-- Opening Marker --
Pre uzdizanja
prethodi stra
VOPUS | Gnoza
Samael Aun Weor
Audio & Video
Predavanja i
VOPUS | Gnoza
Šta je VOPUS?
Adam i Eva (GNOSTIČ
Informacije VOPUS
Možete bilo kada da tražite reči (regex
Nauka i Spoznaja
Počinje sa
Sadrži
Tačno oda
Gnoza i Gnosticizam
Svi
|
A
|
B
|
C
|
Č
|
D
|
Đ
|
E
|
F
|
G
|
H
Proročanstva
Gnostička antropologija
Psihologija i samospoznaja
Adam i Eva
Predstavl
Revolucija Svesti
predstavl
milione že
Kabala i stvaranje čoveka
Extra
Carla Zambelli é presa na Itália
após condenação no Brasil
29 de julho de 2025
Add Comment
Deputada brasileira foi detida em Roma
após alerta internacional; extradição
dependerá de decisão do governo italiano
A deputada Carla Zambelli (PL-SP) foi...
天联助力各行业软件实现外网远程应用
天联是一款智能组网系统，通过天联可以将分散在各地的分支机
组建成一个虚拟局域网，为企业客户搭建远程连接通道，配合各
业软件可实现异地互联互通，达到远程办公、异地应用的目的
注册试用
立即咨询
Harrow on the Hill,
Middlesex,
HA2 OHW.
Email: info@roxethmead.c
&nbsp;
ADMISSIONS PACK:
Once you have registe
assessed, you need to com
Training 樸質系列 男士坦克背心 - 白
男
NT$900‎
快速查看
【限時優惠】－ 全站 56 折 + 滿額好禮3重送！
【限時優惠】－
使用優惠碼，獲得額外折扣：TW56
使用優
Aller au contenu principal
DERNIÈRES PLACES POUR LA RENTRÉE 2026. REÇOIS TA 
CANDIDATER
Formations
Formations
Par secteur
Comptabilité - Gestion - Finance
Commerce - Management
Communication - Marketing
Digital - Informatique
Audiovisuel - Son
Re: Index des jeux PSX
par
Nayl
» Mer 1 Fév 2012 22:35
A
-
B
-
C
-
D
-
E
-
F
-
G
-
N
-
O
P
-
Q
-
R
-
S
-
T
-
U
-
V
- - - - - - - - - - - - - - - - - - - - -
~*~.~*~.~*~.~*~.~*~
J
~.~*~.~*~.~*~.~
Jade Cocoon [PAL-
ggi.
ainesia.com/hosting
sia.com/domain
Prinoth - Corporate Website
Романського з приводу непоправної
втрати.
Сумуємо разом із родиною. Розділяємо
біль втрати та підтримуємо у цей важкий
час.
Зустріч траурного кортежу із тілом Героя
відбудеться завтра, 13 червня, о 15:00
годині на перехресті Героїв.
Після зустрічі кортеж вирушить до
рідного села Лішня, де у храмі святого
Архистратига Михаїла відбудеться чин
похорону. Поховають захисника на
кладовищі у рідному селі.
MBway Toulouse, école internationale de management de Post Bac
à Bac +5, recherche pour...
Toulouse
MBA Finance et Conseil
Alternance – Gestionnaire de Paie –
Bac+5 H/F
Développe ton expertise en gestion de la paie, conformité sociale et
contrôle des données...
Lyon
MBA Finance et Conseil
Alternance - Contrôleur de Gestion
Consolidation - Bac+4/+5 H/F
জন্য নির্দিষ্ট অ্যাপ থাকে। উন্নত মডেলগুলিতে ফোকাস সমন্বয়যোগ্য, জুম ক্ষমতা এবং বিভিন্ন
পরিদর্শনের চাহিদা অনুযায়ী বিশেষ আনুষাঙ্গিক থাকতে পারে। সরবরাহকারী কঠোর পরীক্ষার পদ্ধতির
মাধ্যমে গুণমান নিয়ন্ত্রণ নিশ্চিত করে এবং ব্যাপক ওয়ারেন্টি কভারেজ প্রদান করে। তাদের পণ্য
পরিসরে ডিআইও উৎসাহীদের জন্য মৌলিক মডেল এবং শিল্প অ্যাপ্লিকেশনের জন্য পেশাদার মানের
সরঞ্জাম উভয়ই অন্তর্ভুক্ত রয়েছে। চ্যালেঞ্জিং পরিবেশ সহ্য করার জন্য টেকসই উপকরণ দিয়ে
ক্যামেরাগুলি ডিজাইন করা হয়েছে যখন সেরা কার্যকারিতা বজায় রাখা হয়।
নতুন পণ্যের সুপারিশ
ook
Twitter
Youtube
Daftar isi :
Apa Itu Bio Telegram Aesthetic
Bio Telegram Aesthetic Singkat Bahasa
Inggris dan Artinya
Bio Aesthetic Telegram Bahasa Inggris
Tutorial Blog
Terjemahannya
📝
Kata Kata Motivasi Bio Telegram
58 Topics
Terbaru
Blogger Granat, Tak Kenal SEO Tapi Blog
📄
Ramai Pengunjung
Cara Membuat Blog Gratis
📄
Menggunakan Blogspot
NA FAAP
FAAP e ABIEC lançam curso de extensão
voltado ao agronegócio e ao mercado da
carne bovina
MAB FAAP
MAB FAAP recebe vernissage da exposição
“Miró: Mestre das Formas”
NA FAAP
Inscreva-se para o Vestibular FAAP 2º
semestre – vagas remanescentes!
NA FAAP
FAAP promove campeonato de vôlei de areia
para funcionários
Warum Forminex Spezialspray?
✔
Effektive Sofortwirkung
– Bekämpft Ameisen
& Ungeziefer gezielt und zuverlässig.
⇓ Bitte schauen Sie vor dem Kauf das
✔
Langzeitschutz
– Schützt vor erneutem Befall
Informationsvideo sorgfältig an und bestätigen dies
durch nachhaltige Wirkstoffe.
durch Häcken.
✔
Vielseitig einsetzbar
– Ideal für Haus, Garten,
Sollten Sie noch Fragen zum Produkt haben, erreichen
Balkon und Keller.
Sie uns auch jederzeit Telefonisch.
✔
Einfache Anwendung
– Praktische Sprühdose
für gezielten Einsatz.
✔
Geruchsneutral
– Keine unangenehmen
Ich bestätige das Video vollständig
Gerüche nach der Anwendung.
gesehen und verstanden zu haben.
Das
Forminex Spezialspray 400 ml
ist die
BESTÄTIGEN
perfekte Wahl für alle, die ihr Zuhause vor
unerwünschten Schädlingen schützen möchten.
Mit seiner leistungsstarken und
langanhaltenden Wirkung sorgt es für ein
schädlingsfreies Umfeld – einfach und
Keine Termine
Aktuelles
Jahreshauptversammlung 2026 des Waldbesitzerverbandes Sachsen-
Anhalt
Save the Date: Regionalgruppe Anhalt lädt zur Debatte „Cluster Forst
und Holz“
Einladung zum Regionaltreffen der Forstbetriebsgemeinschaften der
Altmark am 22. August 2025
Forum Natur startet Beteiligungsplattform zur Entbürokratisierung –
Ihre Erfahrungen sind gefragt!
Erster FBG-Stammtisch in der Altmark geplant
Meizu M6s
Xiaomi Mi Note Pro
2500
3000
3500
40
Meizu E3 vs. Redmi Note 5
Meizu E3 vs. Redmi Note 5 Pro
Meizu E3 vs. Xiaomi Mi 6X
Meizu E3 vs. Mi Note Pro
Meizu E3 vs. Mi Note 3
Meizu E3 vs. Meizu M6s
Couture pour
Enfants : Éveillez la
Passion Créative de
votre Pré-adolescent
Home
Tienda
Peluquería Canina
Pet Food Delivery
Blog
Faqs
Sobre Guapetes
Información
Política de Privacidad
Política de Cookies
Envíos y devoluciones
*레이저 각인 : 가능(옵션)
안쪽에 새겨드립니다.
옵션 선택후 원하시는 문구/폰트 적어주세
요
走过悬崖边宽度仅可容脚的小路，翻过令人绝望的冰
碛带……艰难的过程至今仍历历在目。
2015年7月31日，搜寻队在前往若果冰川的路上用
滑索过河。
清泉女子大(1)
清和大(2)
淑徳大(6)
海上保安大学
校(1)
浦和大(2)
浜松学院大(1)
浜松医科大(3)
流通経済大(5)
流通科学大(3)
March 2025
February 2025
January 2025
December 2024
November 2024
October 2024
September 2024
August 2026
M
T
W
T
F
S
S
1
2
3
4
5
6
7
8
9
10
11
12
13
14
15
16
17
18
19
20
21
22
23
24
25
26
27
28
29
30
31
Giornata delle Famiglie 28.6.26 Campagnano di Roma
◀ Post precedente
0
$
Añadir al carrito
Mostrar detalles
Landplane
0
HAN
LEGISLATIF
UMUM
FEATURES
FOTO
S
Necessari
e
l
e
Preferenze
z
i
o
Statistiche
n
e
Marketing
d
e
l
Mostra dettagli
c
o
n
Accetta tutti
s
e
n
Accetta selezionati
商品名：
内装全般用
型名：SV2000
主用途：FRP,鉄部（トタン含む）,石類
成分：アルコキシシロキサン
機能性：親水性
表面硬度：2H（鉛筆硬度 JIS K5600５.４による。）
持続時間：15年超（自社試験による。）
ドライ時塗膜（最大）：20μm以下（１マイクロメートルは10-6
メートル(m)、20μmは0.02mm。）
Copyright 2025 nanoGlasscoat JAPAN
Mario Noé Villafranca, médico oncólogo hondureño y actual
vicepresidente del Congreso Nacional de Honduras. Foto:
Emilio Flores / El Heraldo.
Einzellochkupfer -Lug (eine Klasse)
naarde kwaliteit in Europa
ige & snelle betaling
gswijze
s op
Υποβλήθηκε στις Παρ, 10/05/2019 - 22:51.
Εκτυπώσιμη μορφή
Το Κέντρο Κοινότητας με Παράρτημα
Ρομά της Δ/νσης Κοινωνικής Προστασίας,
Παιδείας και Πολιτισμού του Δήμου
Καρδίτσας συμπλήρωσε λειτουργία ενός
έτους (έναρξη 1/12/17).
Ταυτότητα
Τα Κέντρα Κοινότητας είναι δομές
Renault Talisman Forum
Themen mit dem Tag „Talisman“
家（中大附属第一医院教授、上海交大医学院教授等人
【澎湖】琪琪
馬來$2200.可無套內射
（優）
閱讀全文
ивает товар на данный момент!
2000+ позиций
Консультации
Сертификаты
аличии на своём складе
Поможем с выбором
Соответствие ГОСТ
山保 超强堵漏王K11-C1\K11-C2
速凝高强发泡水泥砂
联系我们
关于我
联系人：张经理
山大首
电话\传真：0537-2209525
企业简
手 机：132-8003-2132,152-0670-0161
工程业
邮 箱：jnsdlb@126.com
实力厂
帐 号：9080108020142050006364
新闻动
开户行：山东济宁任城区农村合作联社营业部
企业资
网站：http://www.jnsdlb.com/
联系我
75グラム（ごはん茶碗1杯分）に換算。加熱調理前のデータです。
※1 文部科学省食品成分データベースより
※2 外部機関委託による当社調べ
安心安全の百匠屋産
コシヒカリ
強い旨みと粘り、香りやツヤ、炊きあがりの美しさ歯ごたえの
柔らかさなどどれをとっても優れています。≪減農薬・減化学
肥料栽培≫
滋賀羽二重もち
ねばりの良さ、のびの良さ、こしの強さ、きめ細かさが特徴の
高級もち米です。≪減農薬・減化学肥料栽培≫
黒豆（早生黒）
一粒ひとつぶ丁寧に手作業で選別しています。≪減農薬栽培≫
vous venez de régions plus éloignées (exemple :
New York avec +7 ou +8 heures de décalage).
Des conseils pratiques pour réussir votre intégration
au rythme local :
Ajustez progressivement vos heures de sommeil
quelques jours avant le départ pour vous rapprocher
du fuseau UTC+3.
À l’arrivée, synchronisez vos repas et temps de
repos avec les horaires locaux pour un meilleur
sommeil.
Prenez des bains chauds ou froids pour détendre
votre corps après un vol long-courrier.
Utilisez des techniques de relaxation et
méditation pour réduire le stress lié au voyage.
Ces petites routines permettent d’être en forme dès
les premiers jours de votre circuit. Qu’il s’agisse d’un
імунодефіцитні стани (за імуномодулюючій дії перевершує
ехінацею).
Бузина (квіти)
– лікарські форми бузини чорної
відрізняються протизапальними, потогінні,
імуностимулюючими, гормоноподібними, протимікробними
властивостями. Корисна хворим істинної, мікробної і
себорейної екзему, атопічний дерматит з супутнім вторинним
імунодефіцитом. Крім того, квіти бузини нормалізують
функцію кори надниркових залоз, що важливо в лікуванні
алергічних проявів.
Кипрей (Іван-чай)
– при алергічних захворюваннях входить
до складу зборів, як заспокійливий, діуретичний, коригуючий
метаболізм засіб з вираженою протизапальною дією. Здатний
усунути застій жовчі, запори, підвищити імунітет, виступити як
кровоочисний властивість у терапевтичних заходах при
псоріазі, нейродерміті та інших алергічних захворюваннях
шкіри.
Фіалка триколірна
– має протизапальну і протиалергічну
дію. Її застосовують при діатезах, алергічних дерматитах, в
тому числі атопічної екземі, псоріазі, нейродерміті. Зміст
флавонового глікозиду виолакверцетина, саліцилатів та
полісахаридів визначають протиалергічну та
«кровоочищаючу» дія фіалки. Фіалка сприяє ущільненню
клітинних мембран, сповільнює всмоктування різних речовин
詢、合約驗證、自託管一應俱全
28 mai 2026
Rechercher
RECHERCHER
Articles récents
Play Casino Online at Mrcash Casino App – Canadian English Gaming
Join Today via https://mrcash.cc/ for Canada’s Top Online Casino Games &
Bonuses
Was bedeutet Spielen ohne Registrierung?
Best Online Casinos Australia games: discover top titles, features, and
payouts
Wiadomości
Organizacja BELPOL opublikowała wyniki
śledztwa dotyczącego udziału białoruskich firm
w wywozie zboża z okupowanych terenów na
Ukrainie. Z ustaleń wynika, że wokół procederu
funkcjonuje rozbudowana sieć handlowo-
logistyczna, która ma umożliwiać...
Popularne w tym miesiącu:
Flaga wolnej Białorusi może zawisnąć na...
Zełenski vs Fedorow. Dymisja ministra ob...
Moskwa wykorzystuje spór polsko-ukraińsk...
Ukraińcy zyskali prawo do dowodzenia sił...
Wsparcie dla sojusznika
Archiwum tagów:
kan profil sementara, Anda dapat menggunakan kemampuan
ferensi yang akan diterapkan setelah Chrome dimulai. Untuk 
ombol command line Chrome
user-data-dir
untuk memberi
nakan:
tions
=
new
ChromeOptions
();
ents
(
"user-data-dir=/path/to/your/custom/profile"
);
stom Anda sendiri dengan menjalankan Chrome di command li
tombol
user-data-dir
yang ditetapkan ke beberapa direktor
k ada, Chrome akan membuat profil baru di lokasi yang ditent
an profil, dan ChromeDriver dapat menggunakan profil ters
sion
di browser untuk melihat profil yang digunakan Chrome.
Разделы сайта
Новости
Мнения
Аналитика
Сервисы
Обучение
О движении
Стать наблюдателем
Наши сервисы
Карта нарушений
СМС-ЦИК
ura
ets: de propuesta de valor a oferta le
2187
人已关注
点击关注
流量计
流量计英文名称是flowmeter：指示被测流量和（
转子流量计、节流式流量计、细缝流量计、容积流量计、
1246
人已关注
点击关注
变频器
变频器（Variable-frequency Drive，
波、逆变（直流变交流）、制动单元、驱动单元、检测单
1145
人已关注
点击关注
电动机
-- Closing Marker --
=== PROBLEM DESCRIPTION ===
Pull out every line of the data above that contains the word "haben".

=== FINISHED EXERCISE ===
Sollten Sie noch Fragen zum Produkt haben, erreichen
gesehen und verstanden zu haben.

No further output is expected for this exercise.